This report is based on the Cost and performance management for Tourism and Hospitality i.e. it is about the RM at Lakes Resorts in Lakes Entrance Victoria. In this report, Heba the DOSM, and Theo, the manager who handles and takes their decision regarding the resort as he received the two offerings, and he wants to determine which would generate higher revenue for the company over the Christmas holiday, from December 23 through December 29, 2022. The management has chosen to charge $120 per night for rooms at the rack rate to compensate for the loss from the previous year.

## [Material supplied]
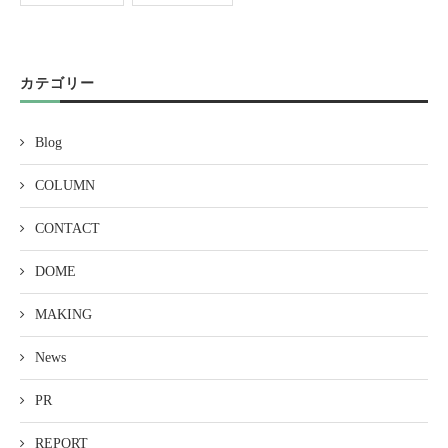
カテゴリー
Blog
COLUMN
CONTACT
DOME
MAKING
News
PR
REPORT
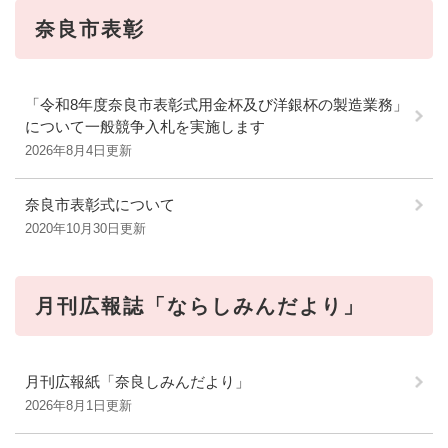
奈良市表彰
「令和8年度奈良市表彰式用金杯及び洋銀杯の製造業務」
について一般競争入札を実施します
2026年8月4日更新
奈良市表彰式について
2020年10月30日更新
月刊広報誌「ならしみんだより」
月刊広報紙「奈良しみんだより」
2026年8月1日更新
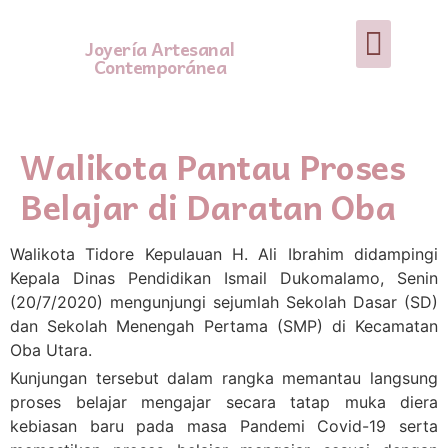
Joyería Artesanal
Contemporánea
Walikota Pantau Proses
Belajar di Daratan Oba
Walikota Tidore Kepulauan H. Ali Ibrahim didampingi
Kepala Dinas Pendidikan Ismail Dukomalamo, Senin
(20/7/2020) mengunjungi sejumlah Sekolah Dasar (SD)
dan Sekolah Menengah Pertama (SMP) di Kecamatan
Oba Utara.
Kunjungan tersebut dalam rangka memantau langsung
proses belajar mengajar secara tatap muka diera
kebiasan baru pada masa Pandemi Covid-19 serta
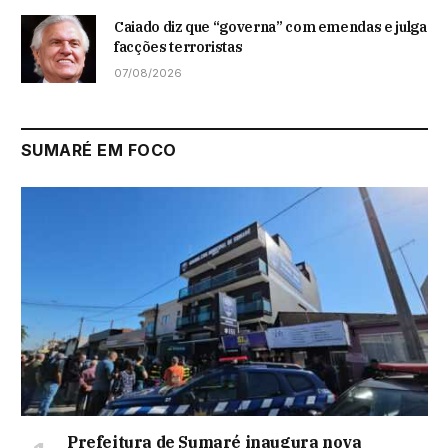
Caiado diz que “governa” com emendas e julga
facções terroristas
07/08/2026
SUMARÉ EM FOCO
Prefeitura de Sumaré inaugura nova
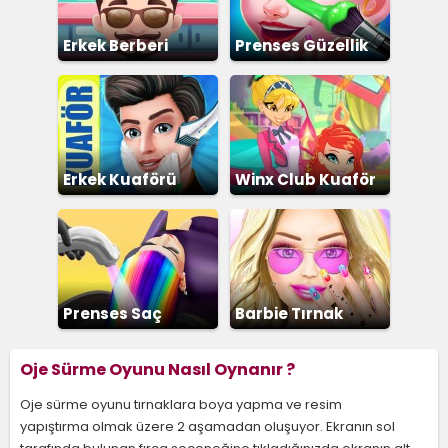
Erkek Berberi
Prenses Güzellik
Salonu
Erkek Kuaförü
Winx Club Kuaför
Prenses Saç
Barbie Tırnak
Boyama
Boyama
Oje Sürme Oyunu Nasıl Oynanır ?
Oje sürme oyunu tırnaklara boya yapma ve resim
yapıştırma olmak üzere 2 aşamadan oluşuyor. Ekranın sol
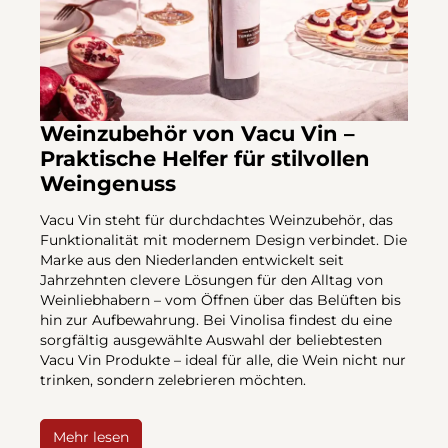
Weinzubehör von Vacu Vin –
Praktische Helfer für stilvollen
Weingenuss
Vacu Vin steht für durchdachtes Weinzubehör, das
Funktionalität mit modernem Design verbindet. Die
Marke aus den Niederlanden entwickelt seit
Jahrzehnten clevere Lösungen für den Alltag von
Weinliebhabern – vom Öffnen über das Belüften bis
hin zur Aufbewahrung. Bei Vinolisa findest du eine
sorgfältig ausgewählte Auswahl der beliebtesten
Vacu Vin Produkte – ideal für alle, die Wein nicht nur
trinken, sondern zelebrieren möchten.
Mehr lesen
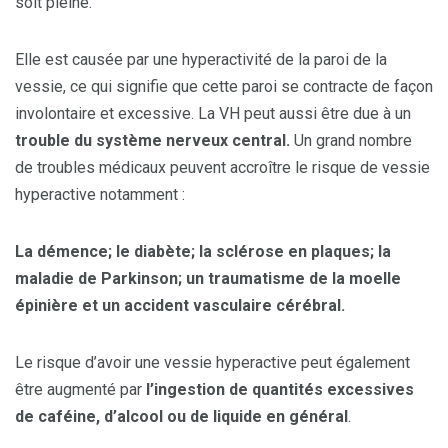
soit pleine.
Elle est causée par une hyperactivité de la paroi de la
vessie, ce qui signifie que cette paroi se contracte de façon
involontaire et excessive. La VH peut aussi être due à un
trouble du système nerveux central.
Un grand nombre
de troubles médicaux peuvent accroître le risque de vessie
hyperactive notamment :
La démence; le diabète; la sclérose en plaques; la
maladie de Parkinson; un traumatisme de la moelle
épinière et un accident vasculaire cérébral.
Le risque d’avoir une vessie hyperactive peut également
être augmenté par
l’ingestion de quantités excessives
de caféine, d’alcool ou de liquide en général
.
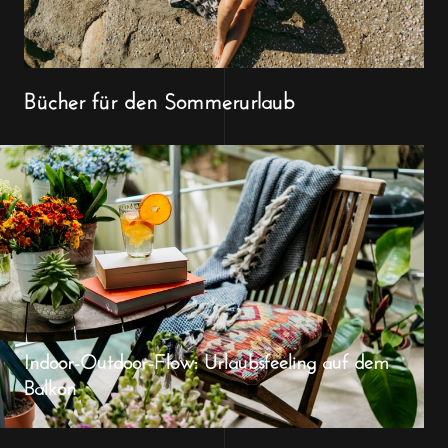
Bücher für den Sommerurlaub
Indoor-Outdoor-Flow: Urlaubsfeeling auf dem
Balkon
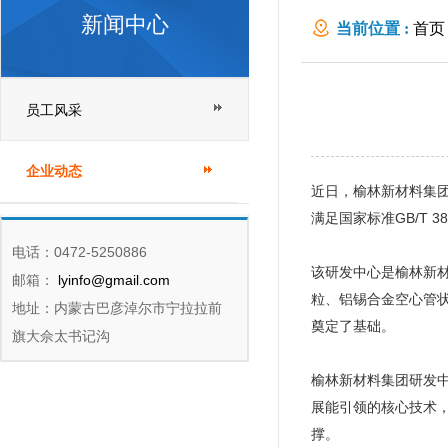
新闻中心
当前位置 :
首页
员工风采
企业动态
近日，榆林新材料集
满足国家标准GB/T 
电话：0472-5250886
该研发中心是榆林新
邮箱：
lyinfo@gmail.com
粒、铝锡合金空心管
地址：内蒙古巴彦淖尔市宁拉拉前
奠定了基础。
旗大佘太书记沟
榆林新材料集团研发
展能引领的核心技术
撑。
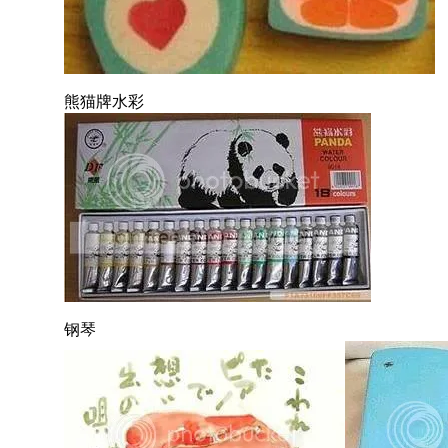
熊猫牌水彩
钢琴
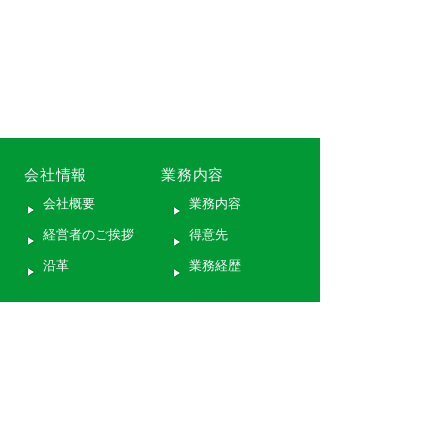
会社情報
業務内容
会社概要
業務内容
経営者のご挨拶
得意先
沿革
業務経歴
採用案内
アクセス
募集要項
トピックス
メッセージ
お問合わせ
あれこれ
サイトマップ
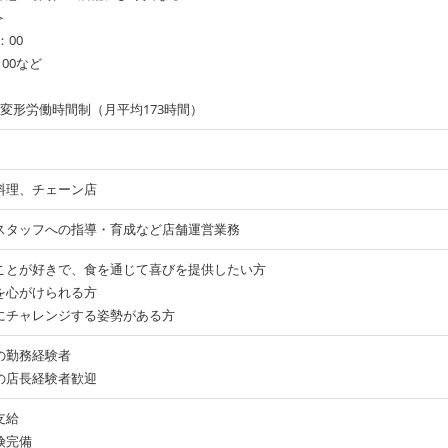
＞
：00
：00など
変形労働時間制（月平均173時間）
料理、チェーン店
スタッフへの指導・育成など店舗運営業務
ことが好きで、食を通じて喜びを提供したい方
を心がけられる方
にチャレンジする姿勢がある方
の勤務経験者
の店長経験者歓迎
支給
険完備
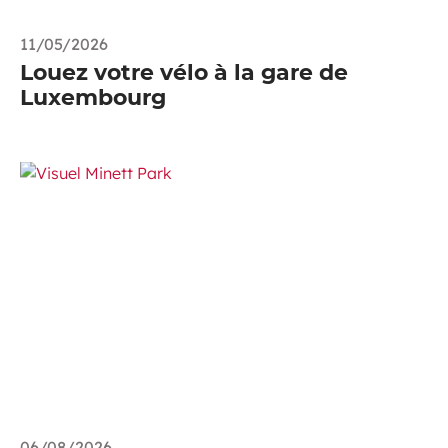
11/05/2026
Louez votre vélo à la gare de
Luxembourg
06/08/2026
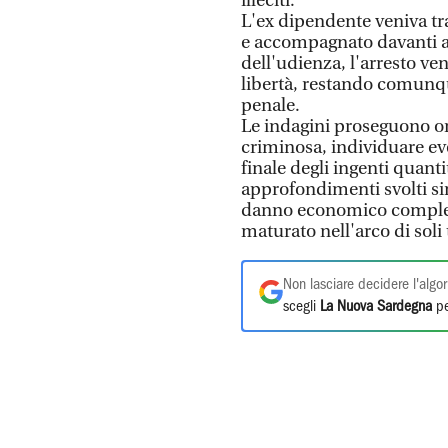
illeciti.
L'ex dipendente veniva tra
e accompagnato davanti al g
dell'udienza, l'arresto ve
libertà, restando comunq
penale.
Le indagini proseguono ora
criminosa, individuare ev
finale degli ingenti quantit
approfondimenti svolti si
danno economico complessi
maturato nell'arco di soli 
Non lasciare decidere l'algor
scegli
La Nuova Sardegna
pe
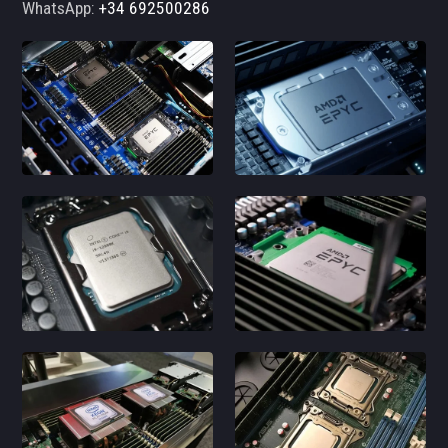
WhatsApp:
+34 692500286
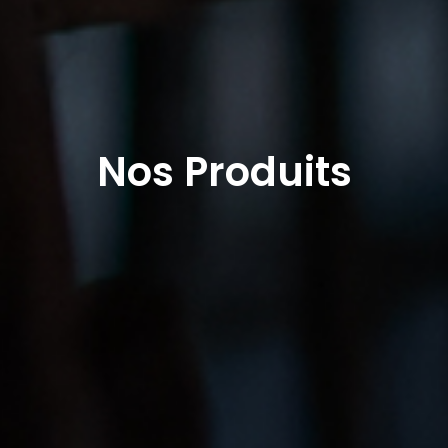
Nos Produits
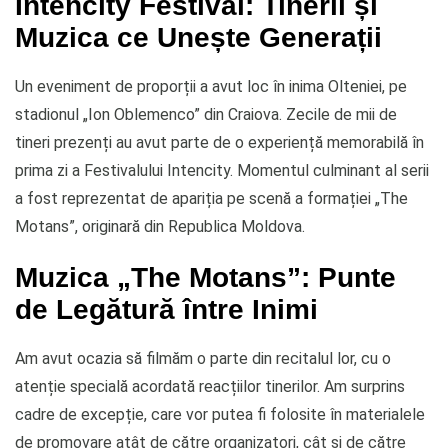
Intencity Festival: Tinerii și
Muzica ce Unește Generații
Un eveniment de proporții a avut loc în inima Olteniei, pe
stadionul „Ion Oblemenco” din Craiova. Zecile de mii de
tineri prezenți au avut parte de o experiență memorabilă în
prima zi a Festivalului Intencity. Momentul culminant al serii
a fost reprezentat de apariția pe scenă a formației „The
Motans”, originară din Republica Moldova.
Muzica „The Motans”: Punte
de Legătură între Inimi
Am avut ocazia să filmăm o parte din recitalul lor, cu o
atenție specială acordată reacțiilor tinerilor. Am surprins
cadre de excepție, care vor putea fi folosite în materialele
de promovare atât de către organizatori, cât și de către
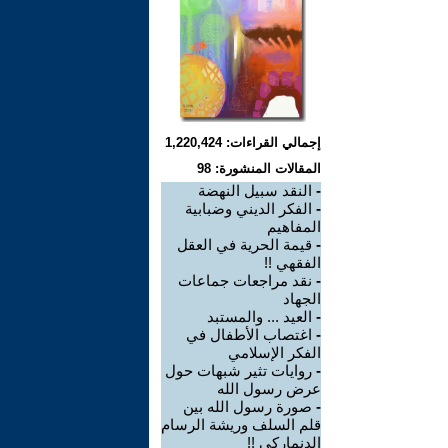
إجمالي القراءات: 1,220,424
المقالات المنشورة: 98
-
النقد سبيل النهضة
-
الفكر الديني وضبابية
المفاهيم
-
قيمة الحرية في العقل
الفقهي !!
-
نقد مراجعات جماعات
الجهاد
-
العيد ... والمستبد
-
اغتصاب الأطفال في
الفكر الإسلامي
-
روايات تثير شبهات حول
عرض رسول الله
-
صورة رسول الله بين
قلم السلف وريشة الرسام
الدنماركي !!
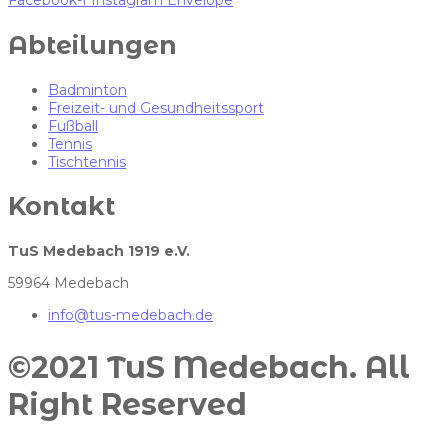
Facebook-f
Instagram
Envelope
Abteilungen
Badminton
Freizeit- und Gesundheitssport
Fußball
Tennis
Tischtennis
Kontakt
TuS Medebach 1919 e.V.
59964 Medebach
info@tus-medebach.de
©2021 TuS Medebach. All
Right Reserved​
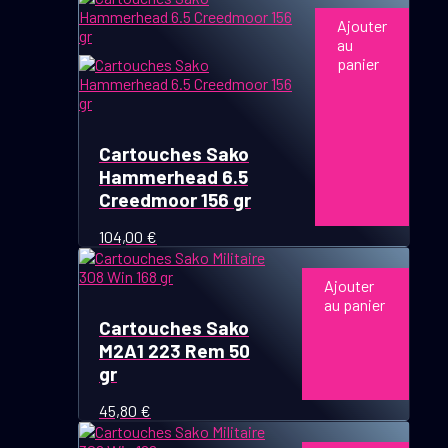
du
prix :
Ajouter
produit
74,00 €
au
à
panier
186,00 €
Cartouches Sako
Hammerhead 6.5
Creedmoor 156 gr
104,00
€
Ajouter
au panier
Cartouches Sako
M2A1 223 Rem 50
gr
45,80
€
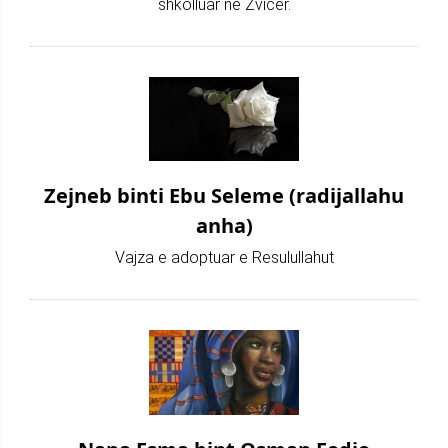
shkolluar në Zvicër.
Zejneb binti Ebu Seleme (radijallahu
anha)
Vajza e adoptuar e Resulullahut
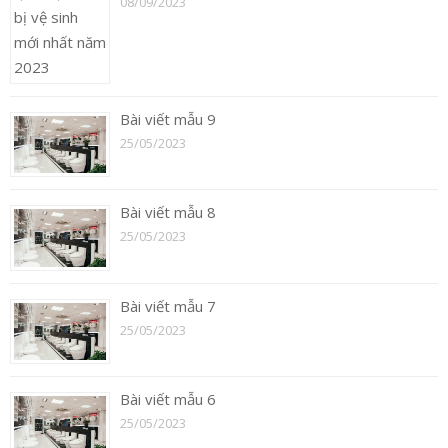
08/09/2023
Bài viết mẫu 9
25/05/2023
Bài viết mẫu 8
25/05/2023
Bài viết mẫu 7
25/05/2023
Bài viết mẫu 6
25/05/2023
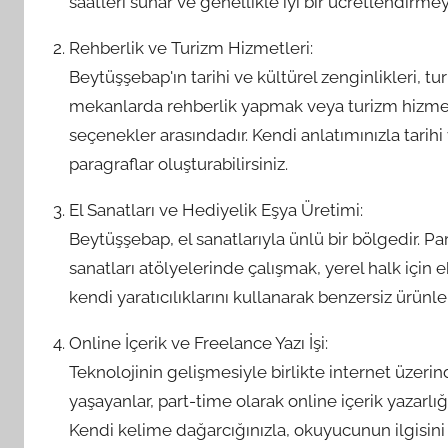
saatleri sunar ve genellikle iyi bir ücretlendirmeyl
Rehberlik ve Turizm Hizmetleri:
Beytüşşebap'ın tarihi ve kültürel zenginlikleri, tur
mekanlarda rehberlik yapmak veya turizm hizmetl
seçenekler arasındadır. Kendi anlatımınızla tarihi
paragraflar oluşturabilirsiniz.
El Sanatları ve Hediyelik Eşya Üretimi:
Beytüşşebap, el sanatlarıyla ünlü bir bölgedir. Pa
sanatları atölyelerinde çalışmak, yerel halk için 
kendi yaratıcılıklarını kullanarak benzersiz ürünler
Online İçerik ve Freelance Yazı İşi:
Teknolojinin gelişmesiyle birlikte internet üzeri
yaşayanlar, part-time olarak online içerik yazarlığ
Kendi kelime dağarcığınızla, okuyucunun ilgisini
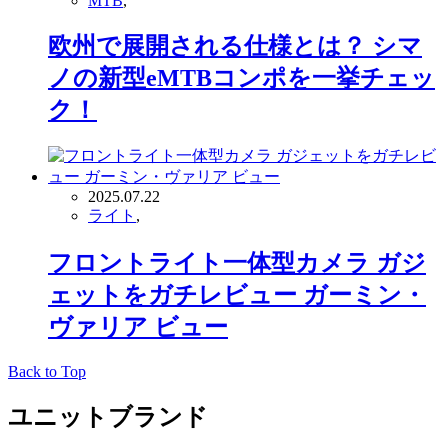
MTB
,
欧州で展開される仕様とは？ シマ
ノの新型eMTBコンポを一挙チェッ
ク！
2025.07.22
ライト
,
フロントライト一体型カメラ ガジ
ェットをガチレビュー ガーミン・
ヴァリア ビュー
Back to Top
ユニットブランド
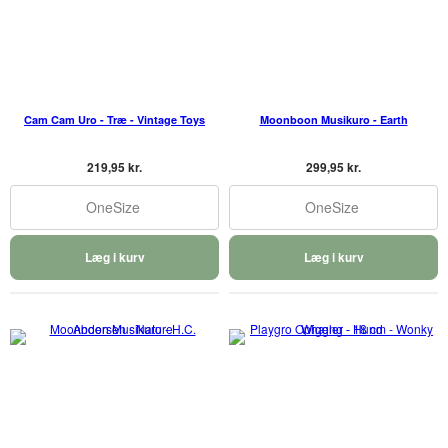
Cam Cam Uro - Træ - Vintage Toys
Moonboon Musikuro - Earth
219,95 kr.
299,95 kr.
OneSize
OneSize
Læg i kurv
Læg i kurv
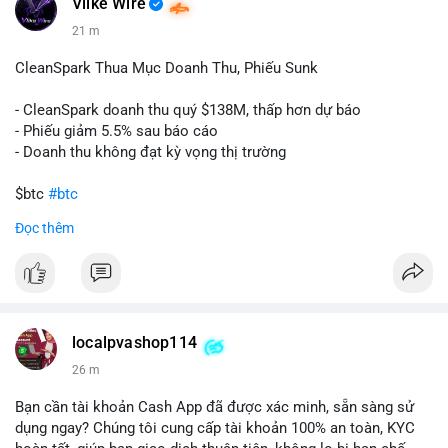
Vlike Wire
21 m
CleanSpark Thua Mục Doanh Thu, Phiếu Sunk
- CleanSpark doanh thu quý $138M, thấp hơn dự báo
- Phiếu giảm 5.5% sau báo cáo
- Doanh thu không đạt kỳ vọng thị trường
$btc
#btc
Đọc thêm
#vlikevn
#titanbot
📰 Nguồn: Cointelegraph
localpvashop114
26 m
Bạn cần tài khoản Cash App đã được xác minh, sẵn sàng sử
dụng ngay? Chúng tôi cung cấp tài khoản 100% an toàn, KYC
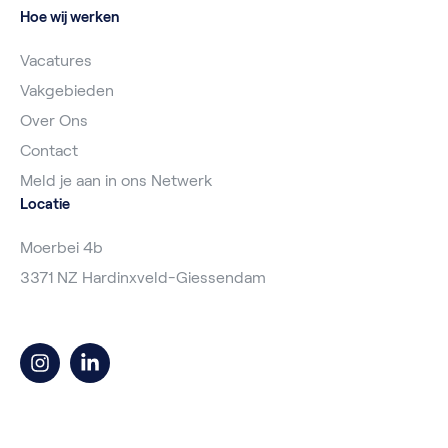
Hoe wij werken
Vacatures
Vakgebieden
Over Ons
Contact
Meld je aan in ons Netwerk
Locatie
Moerbei 4b
3371 NZ Hardinxveld-Giessendam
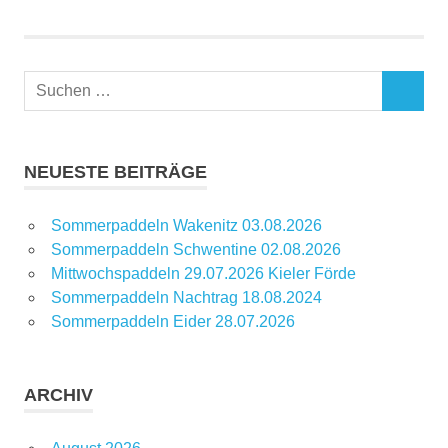
Suchen
SUCHEN
nach:
NEUESTE BEITRÄGE
Sommerpaddeln Wakenitz 03.08.2026
Sommerpaddeln Schwentine 02.08.2026
Mittwochspaddeln 29.07.2026 Kieler Förde
Sommerpaddeln Nachtrag 18.08.2024
Sommerpaddeln Eider 28.07.2026
ARCHIV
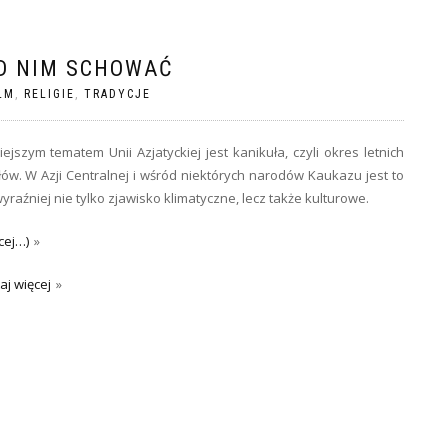
ED NIM SCHOWAĆ
LM
,
RELIGIE
,
TRADYCJE
iejszym tematem Unii Azjatyckiej jest kanikuła, czyli okres letnich
ów. W Azji Centralnej i wśród niektórych narodów Kaukazu jest to
yraźniej nie tylko zjawisko klimatyczne, lecz także kulturowe.
cej…)
aj więcej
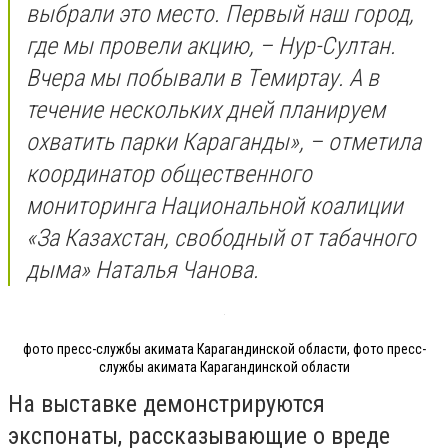
выбрали это место. Первый наш город,
где мы провели акцию, – Нур-Султан.
Вчера мы побывали в Темиртау. А в
течение нескольких дней планируем
охватить парки Караганды», – отметила
координатор общественного
мониторинга Национальной коалиции
«За Казахстан, свободный от табачного
дыма» Наталья Чанова.
фото пресс-службы акимата Карагандинской области, фото пресс-
службы акимата Карагандинской области
На выставке демонстрируются
экспонаты, рассказывающие о вреде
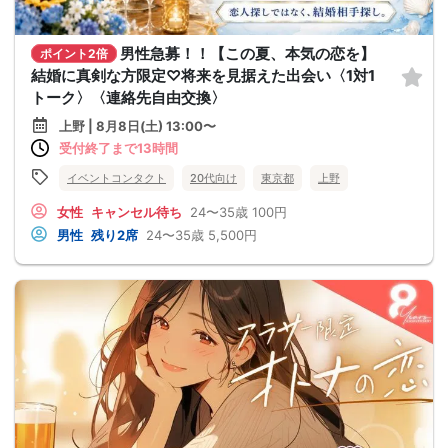
男性急募！！【この夏、本気の恋を】
ポイント2倍
結婚に真剣な方限定♡将来を見据えた出会い〈1対1
トーク〉〈連絡先自由交換〉
上野 | 8月8日(土) 13:00〜
受付終了まで13時間
イベントコンタクト
20代向け
東京都
上野
女性
キャンセル待ち
24〜35歳
100円
男性
残り2席
24〜35歳
5,500円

## [Task to carry out]
Please summarize the Lakes Resorts report in two sentences. The material can be set aside.

## [Task output]
The report, based on cost and performance management for tourism and hospitality, concerns Lakes Resorts in Lakes Entrance, Victoria, where the manager, Theo, has received two offerings and wants to determine which would generate higher revenue over the Christmas holiday from December 23 through December 29, 2022. Management has chosen to charge a rack rate of $120 per night for rooms to compensate for the loss from the previous year.